- Education: Juilliard School
- Occupations: Flutist, composer, singer, professor
- Organization(s): Juilliard School Handel and Haydn Society New York New Music Ensemble
- Musical career
- Genres: Baroque pop, classical, indie pop
- Instruments: Flute; vocals;
- Label: Arezzo Music;
- Website: emiferguson.com

= Emi Ferguson =

Emi Ferguson is an English-American flutist, performer, singer, composer, and professor at the Juilliard School.

== Early life ==
Ferguson was born in Japan to English parents. A few years later, her family moved to London and then to Boston, Massachusetts. She graduated from The Winsor School in 2005 and then attended college at Juilliard School. Ferguson was the first person to graduate from Juilliard with both undergraduate and graduate degrees with scholastic distinction in flute performance. While pursuing her Bachelor's in flute performance, she studied epidemiology at Columbia University's Mailman School of Public Health. She also received a second Master's degree, which was in historical performance as a Paul and Daisy Soros Fellow. This program was Juilliard's inaugural historical performance class, with renowned musician William Christie conducting auditions, and Ferguson was the only flutist accepted.

== Career ==

=== Performance ===
Ferguson plays both baroque and modern flute around the world as a soloist and with groups. In January 2019, Ferguson became the Principal Flute for the Handel and Haydn Society. She currently performs with several other groups, ensembles, and orchestras as well, including the New York New Music Ensemble, American Modern Opera Company (AMOC*), Tafelmusik, and Manhattan Chamber Players. She has also previously performed with the Argento Chamber Ensemble, New York Baroque Incorporated, and New Vintage Baroque.

Ferguson likes to fuse different music genres together as well as music from different centuries. She is frequently applauded for her "unique approach to the flute" and for her ability to "stretch the boundaries of baroque music."

=== Albums ===
She has released two solo albums. In September 2017, she released her debut album, Amour Cruel, on which she is the flutist, composer, singer, and arranger. Described as a crossover between indie pop and classical, the album was on the Classical, Classical Crossover, and World Music Billboard Charts for four weeks. A classical music critic from The Washington Post described the album as "a modern hit" and The Boston Globe described Amour Cruel as sounding like "what would happen if Lana del Rey ended up at Louis XIV's court."

In June 2019, she released her second album, Fly the Coop: Bach Sonatas and Precludes with the group Ruckus Early Music.
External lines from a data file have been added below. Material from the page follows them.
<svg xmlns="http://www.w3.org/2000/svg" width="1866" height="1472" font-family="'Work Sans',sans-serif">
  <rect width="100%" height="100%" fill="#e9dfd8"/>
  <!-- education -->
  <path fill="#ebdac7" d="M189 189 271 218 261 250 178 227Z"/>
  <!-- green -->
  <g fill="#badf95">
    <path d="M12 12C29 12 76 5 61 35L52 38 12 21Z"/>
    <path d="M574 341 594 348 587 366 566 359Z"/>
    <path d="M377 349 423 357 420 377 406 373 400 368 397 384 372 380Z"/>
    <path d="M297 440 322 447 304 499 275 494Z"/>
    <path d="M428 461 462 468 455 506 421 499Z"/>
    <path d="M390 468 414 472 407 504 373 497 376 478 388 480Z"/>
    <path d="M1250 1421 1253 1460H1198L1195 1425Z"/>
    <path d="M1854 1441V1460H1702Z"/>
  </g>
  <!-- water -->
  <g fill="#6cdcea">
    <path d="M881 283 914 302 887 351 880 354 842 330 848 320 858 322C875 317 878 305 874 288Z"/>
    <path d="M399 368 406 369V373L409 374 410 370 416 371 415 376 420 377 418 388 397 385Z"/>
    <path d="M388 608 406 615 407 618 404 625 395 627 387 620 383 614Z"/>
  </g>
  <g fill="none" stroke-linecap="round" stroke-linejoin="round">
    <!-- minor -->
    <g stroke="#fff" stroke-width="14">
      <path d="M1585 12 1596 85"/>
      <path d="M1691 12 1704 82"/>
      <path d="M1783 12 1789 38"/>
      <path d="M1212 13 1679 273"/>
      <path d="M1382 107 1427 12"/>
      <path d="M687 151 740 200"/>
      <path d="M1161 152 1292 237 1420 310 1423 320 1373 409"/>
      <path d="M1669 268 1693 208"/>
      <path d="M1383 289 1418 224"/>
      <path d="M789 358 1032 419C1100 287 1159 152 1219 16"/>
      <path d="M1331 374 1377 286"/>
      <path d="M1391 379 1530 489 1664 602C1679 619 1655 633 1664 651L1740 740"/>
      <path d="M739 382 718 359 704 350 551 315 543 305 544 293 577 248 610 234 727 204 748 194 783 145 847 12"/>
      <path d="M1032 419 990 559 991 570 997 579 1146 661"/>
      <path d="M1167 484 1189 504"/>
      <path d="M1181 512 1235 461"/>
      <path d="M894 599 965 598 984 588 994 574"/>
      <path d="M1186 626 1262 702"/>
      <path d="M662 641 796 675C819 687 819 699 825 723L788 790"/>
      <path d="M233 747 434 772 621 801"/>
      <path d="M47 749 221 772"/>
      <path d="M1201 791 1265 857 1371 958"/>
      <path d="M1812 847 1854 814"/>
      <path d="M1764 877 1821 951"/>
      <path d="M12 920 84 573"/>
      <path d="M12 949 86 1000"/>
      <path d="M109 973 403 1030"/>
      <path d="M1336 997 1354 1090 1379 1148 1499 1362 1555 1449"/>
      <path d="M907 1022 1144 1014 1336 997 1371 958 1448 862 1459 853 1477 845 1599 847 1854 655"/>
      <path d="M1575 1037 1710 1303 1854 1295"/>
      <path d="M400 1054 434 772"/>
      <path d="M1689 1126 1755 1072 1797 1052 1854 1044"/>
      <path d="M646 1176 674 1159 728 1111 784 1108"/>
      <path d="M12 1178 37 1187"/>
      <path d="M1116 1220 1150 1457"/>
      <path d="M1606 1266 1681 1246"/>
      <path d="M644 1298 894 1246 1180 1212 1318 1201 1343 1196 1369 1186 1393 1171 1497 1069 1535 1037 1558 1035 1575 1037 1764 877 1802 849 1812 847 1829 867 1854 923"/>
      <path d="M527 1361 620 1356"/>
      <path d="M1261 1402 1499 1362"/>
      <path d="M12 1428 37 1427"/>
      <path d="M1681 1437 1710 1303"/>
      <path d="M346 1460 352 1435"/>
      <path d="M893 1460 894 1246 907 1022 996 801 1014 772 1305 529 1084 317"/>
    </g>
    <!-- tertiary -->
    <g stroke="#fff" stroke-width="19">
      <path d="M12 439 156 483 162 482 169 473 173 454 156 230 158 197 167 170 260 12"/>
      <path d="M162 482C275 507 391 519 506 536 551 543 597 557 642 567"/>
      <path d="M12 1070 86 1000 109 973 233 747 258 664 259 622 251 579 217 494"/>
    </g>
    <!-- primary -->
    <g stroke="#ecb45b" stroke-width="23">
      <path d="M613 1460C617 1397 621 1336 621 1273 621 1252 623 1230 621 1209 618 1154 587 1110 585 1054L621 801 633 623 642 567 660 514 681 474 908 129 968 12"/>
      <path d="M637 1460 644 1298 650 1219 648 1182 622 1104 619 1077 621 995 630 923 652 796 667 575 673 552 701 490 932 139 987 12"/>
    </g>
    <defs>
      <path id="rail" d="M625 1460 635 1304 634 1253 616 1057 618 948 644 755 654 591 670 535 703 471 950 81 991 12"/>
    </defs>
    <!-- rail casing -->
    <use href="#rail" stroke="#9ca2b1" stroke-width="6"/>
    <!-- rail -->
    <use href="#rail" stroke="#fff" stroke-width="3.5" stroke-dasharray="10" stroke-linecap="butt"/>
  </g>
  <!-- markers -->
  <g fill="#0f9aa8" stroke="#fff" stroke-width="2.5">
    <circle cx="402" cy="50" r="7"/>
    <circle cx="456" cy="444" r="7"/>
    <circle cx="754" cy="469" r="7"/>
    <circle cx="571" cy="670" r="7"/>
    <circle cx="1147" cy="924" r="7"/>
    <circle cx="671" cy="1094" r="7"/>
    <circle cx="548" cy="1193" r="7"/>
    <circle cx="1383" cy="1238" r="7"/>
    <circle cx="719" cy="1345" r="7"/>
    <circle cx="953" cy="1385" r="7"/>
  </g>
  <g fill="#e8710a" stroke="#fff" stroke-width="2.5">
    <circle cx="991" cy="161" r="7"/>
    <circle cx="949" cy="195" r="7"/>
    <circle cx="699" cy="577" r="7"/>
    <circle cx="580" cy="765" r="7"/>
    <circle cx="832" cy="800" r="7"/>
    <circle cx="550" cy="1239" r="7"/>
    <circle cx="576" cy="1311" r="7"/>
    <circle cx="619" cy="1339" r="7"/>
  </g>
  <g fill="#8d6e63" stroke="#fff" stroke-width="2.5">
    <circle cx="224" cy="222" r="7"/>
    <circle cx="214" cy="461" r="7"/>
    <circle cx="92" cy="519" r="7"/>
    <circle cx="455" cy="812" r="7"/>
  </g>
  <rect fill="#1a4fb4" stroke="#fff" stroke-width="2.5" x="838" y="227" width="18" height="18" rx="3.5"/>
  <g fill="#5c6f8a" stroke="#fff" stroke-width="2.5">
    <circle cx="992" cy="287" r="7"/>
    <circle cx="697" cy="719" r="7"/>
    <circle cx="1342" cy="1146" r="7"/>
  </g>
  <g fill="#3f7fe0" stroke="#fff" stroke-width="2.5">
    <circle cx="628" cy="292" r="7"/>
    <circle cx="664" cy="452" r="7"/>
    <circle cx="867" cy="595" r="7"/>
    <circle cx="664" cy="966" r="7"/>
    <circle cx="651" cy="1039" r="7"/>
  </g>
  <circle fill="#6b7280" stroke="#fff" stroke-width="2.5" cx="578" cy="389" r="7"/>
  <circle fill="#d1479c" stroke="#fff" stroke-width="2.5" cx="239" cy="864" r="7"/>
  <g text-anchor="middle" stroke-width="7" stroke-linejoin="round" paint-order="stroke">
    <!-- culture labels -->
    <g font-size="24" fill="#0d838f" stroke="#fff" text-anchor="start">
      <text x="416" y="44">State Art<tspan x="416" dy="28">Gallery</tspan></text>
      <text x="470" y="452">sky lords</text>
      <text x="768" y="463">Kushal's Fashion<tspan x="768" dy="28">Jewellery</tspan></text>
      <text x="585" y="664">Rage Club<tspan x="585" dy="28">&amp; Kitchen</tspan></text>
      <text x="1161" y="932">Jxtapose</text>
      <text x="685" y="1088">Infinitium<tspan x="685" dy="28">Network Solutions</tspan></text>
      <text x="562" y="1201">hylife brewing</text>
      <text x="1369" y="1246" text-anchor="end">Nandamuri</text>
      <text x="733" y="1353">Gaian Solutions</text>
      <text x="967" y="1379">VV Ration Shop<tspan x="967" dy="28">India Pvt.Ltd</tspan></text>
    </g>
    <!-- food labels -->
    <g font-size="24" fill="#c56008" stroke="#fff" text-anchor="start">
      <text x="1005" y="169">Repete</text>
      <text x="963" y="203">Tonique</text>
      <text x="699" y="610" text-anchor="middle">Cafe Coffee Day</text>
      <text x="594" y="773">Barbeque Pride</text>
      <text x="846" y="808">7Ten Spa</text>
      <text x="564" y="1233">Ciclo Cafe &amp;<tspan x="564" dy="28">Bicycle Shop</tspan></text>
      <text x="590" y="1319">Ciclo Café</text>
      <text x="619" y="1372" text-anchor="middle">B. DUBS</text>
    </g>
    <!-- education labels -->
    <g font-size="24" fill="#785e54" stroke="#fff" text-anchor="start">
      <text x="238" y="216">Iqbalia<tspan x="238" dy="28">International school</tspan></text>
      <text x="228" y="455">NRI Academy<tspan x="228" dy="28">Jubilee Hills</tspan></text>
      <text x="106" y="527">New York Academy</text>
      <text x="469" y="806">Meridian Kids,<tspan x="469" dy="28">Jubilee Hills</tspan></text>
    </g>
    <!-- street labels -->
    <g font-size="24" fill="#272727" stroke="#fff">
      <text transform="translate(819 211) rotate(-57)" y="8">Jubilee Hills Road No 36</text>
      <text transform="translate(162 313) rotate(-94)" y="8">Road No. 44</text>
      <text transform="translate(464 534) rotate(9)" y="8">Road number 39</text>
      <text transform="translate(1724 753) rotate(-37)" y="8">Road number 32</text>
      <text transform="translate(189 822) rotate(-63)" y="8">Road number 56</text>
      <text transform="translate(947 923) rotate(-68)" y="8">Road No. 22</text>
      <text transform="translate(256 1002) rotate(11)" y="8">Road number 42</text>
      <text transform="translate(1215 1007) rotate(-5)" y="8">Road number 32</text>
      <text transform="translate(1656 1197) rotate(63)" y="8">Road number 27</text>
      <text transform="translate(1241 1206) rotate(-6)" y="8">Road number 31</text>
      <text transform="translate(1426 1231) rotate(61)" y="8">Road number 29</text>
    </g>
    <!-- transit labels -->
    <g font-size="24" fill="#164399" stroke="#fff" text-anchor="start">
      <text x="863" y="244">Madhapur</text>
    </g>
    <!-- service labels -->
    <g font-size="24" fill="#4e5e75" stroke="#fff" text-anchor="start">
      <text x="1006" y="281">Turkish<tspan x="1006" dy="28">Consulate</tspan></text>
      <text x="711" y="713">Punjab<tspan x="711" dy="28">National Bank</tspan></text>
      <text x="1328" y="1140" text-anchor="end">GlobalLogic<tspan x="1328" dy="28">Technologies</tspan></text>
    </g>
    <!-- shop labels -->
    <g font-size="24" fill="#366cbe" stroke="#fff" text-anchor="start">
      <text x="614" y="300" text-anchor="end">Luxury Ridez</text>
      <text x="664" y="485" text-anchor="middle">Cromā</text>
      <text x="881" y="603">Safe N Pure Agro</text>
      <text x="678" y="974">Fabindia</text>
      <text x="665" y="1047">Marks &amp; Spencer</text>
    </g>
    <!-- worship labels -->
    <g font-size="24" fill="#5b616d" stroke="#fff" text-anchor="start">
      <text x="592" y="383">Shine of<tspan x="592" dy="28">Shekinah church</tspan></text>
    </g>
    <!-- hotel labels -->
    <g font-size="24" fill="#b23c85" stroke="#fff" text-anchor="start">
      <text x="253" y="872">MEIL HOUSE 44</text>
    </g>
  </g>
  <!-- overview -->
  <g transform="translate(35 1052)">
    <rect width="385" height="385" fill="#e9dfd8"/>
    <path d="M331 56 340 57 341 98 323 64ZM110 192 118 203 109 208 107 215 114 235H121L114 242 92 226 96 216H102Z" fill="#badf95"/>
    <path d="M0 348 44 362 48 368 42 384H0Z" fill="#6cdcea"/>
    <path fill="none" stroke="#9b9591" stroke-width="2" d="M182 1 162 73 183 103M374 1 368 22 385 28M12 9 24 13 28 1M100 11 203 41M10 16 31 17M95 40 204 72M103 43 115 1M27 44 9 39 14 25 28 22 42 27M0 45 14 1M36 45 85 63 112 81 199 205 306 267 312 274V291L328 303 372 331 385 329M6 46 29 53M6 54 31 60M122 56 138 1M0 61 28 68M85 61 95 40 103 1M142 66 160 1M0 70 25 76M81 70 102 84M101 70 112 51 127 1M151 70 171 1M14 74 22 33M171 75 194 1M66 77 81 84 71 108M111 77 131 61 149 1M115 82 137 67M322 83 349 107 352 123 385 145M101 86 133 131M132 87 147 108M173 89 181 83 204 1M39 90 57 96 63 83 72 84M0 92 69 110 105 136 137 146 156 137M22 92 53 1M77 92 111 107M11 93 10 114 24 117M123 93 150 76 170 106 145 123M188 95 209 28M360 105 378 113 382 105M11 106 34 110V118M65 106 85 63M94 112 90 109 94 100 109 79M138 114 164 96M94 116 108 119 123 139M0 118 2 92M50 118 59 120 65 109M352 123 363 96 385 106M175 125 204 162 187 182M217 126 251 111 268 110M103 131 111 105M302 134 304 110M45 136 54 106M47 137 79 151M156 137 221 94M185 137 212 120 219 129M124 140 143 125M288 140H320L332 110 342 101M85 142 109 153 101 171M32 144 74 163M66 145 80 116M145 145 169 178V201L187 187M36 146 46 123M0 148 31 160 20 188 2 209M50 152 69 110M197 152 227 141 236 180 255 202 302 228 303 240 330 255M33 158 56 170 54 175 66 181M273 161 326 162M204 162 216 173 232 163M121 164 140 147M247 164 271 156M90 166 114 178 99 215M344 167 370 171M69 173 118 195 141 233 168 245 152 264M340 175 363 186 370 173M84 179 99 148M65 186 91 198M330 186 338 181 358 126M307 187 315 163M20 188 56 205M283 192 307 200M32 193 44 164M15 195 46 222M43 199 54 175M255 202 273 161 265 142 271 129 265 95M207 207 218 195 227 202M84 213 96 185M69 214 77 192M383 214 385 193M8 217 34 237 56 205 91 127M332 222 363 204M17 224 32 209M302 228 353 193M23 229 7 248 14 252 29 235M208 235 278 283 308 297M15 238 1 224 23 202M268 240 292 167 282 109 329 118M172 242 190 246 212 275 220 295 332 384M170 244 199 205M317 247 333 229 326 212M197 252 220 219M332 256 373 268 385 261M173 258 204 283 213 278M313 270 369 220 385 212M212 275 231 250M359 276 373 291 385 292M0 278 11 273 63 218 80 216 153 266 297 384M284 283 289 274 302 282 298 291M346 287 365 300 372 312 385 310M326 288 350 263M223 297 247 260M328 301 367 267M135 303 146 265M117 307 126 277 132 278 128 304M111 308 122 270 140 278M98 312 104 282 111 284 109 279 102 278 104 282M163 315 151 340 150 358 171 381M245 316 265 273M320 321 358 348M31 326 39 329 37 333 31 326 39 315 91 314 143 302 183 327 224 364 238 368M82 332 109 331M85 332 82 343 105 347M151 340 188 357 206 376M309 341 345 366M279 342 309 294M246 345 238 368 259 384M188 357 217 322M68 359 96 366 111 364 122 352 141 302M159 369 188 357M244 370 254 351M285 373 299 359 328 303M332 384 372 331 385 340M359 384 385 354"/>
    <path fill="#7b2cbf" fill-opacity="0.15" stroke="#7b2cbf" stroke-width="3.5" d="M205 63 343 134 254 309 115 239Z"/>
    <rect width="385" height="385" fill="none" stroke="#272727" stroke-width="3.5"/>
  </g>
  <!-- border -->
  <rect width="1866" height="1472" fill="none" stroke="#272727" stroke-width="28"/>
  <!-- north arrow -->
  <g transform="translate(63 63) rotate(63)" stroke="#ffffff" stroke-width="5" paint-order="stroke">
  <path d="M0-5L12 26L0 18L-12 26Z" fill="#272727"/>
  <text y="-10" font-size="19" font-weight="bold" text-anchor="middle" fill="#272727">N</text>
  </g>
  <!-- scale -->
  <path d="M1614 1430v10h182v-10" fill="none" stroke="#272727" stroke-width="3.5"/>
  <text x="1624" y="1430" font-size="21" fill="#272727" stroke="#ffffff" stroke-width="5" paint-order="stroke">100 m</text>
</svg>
The album debuted at #1 on the iTunes Classical Charts and at #2 on the Classical Albums and Traditional Classical Billboard Charts. Classical Radio Boston characterized the album as "unleash[ing] the kind of unexpected music-making that must have delighted and tickled audiences in Bach’s day" and notes that Ferguson "jams with sheer dazzle."

=== Teaching ===
She currently is on faculty at Juilliard, where she teaches Ear Training, as well as at the Bach Virtuosi Festival. She has previously taught at the University at Buffalo.

== Honors and awards ==
She has spoken and performed at many TEDx events and made appearances in Amazon's The Marvelous Mrs. Maisel, Vox's Netflix: Explained, and The Discovery Channel, among many others. Her work has been featured and acclaimed in news sources such as The New York Times, The Washington Post, and The Boston Globe.

Ferguson has won numerous awards. She was 1st Prize winner of the Juilliard Concerto Competition, of the National Flute Association's Young Artist Competition, of the New York Flute Club Young Artist competition, of the Mid-Atlantic Flute Competition, of the J.C. Arriaga Chamber Music Competition, and was a recipient of the 2014 Salon de Virtuosi grant.